Forward Looking Statements

Certain of the statements made in this press release are forward looking, such as those, among others, relating to the therapeutic potential of SGN-CD123A and planned clinical trials including potential patient and site enrollment. Actual results or developments may differ materially from those projected or implied in these forward-looking statements.
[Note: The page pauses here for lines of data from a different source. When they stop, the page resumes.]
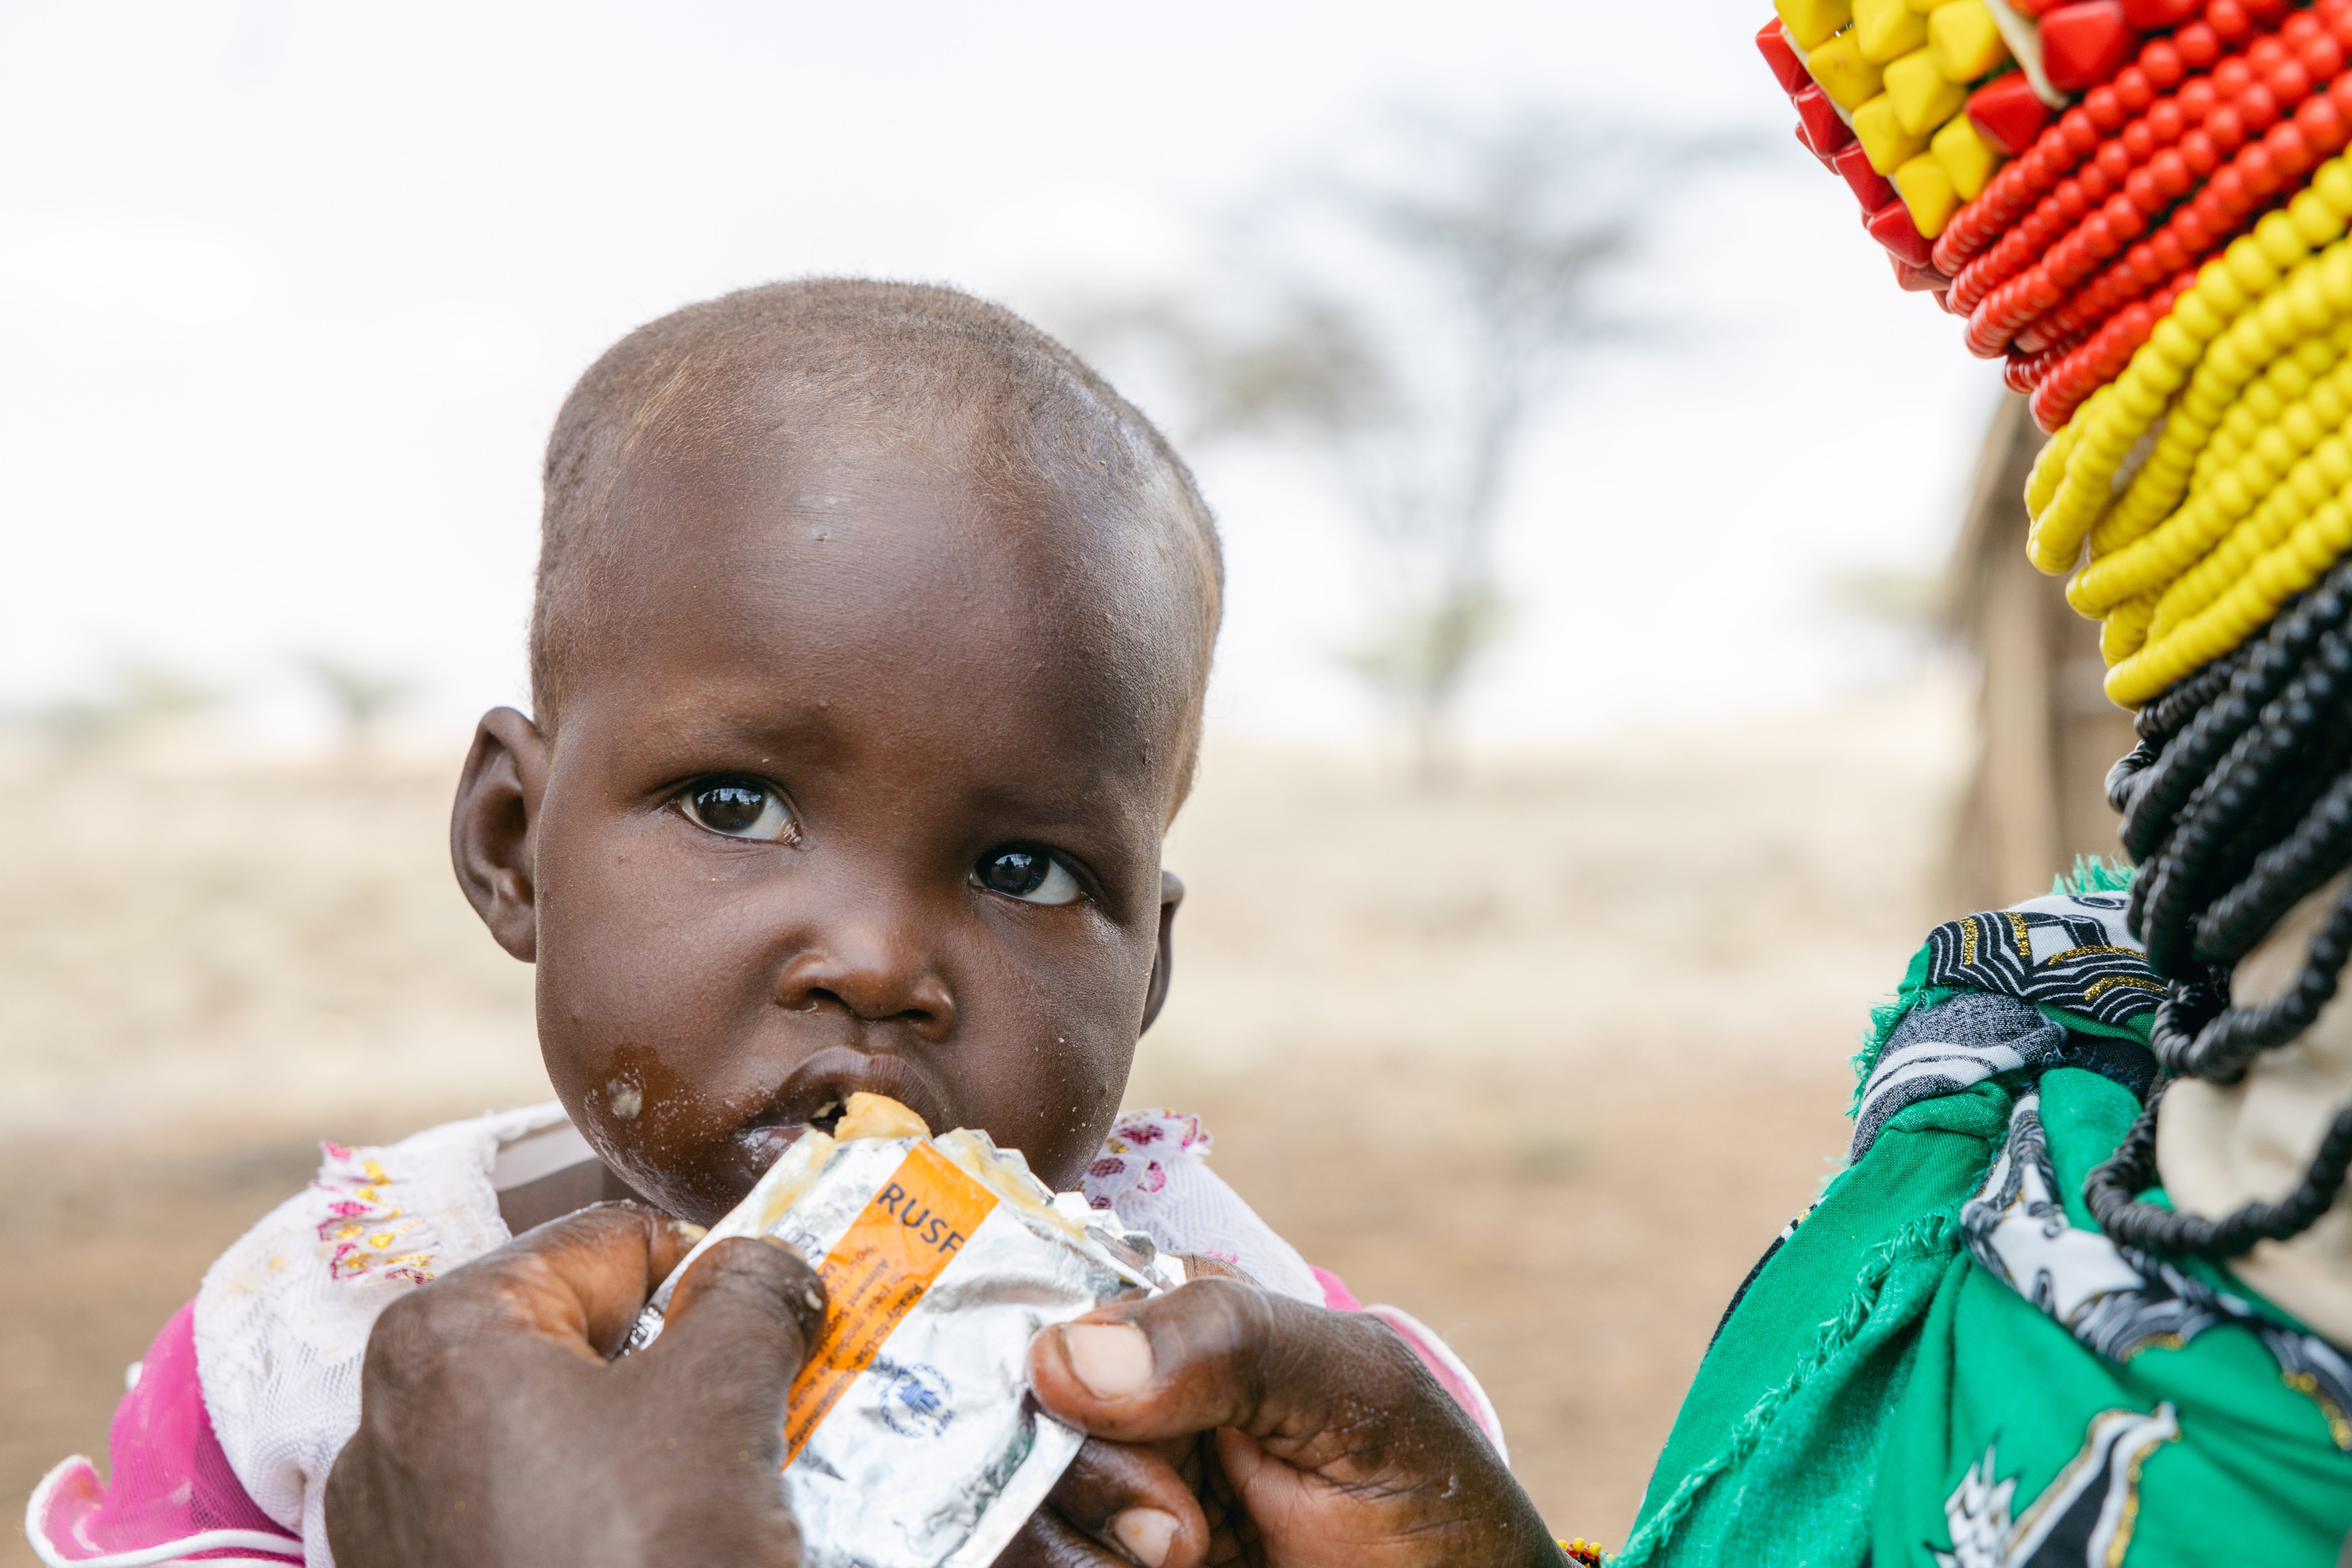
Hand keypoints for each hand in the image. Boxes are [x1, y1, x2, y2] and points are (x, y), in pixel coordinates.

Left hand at [324, 1201, 825, 1567]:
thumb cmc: (641, 1561)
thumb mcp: (722, 1398)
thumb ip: (749, 1296)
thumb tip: (761, 1267)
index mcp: (446, 1333)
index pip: (612, 1242)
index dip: (707, 1278)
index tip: (766, 1336)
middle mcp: (390, 1417)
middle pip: (577, 1340)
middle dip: (675, 1370)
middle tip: (752, 1419)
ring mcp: (395, 1520)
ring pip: (554, 1432)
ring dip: (643, 1448)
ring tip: (708, 1499)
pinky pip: (522, 1513)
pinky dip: (593, 1517)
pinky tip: (646, 1552)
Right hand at [1025, 1277, 1561, 1567]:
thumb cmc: (1433, 1511)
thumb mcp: (1359, 1395)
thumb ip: (1229, 1343)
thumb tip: (1061, 1355)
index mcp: (1183, 1331)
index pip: (1052, 1297)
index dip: (1054, 1355)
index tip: (1099, 1409)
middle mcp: (1128, 1408)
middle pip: (1011, 1410)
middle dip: (1083, 1475)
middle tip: (1186, 1537)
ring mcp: (1106, 1504)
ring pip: (997, 1503)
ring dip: (1067, 1548)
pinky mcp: (1097, 1561)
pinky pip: (1012, 1557)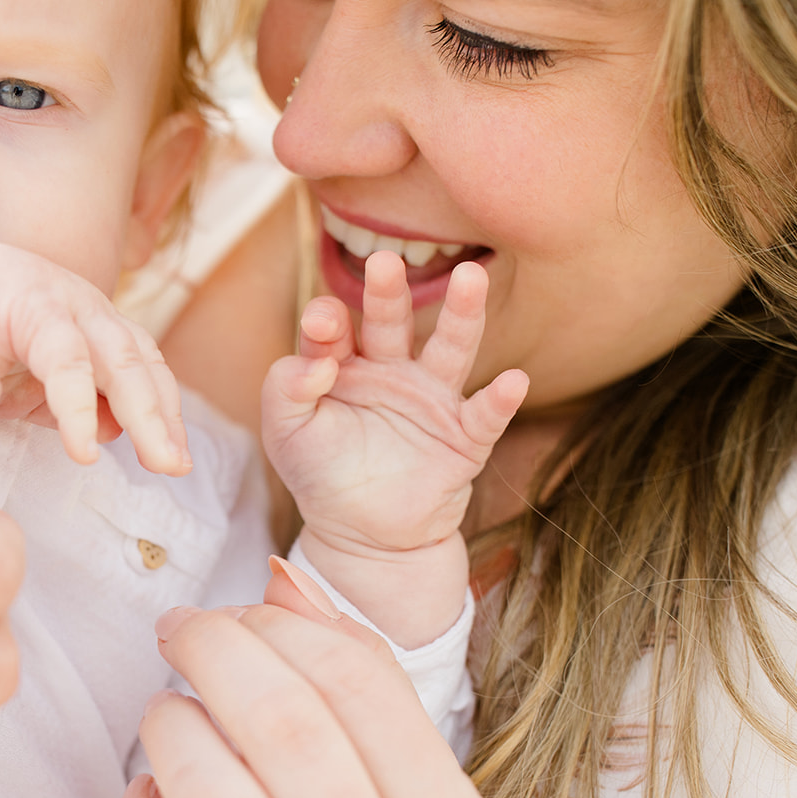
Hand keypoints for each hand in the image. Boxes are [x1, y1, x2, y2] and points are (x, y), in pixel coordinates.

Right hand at [0, 237, 189, 474]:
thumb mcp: (13, 389)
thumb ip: (57, 406)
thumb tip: (112, 431)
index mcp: (81, 327)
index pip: (139, 370)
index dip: (161, 413)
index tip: (172, 464)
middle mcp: (78, 307)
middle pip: (140, 362)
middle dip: (164, 416)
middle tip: (176, 469)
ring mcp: (56, 296)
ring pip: (119, 355)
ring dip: (145, 410)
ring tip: (157, 461)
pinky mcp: (25, 296)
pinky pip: (64, 355)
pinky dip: (79, 402)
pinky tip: (86, 448)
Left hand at [262, 256, 526, 641]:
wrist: (362, 536)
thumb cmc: (320, 474)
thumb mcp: (285, 433)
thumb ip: (284, 389)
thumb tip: (316, 359)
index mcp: (344, 364)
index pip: (334, 329)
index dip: (326, 323)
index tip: (321, 325)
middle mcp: (391, 370)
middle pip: (392, 322)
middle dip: (388, 294)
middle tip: (385, 261)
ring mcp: (431, 400)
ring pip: (450, 349)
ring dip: (462, 315)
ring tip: (472, 277)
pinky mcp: (463, 438)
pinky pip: (485, 415)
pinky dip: (500, 400)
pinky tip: (513, 380)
Factors that may cause such a difference include the inability to show sufficient activity in this recently initiated clinical trial and the risk of adverse events as SGN-CD123A advances in clinical trials and regulatory actions. More information about the risks and uncertainties faced by Seattle Genetics is contained under the caption “Risk Factors” included in the company’s Quarterly Report on Form 10-Q for the quarter ended June 30, 2016 filed with the Securities and Exchange Commission. Seattle Genetics disclaims any intention or obligation to update or revise any forward-looking statements, whether as a result of new information, future events or otherwise.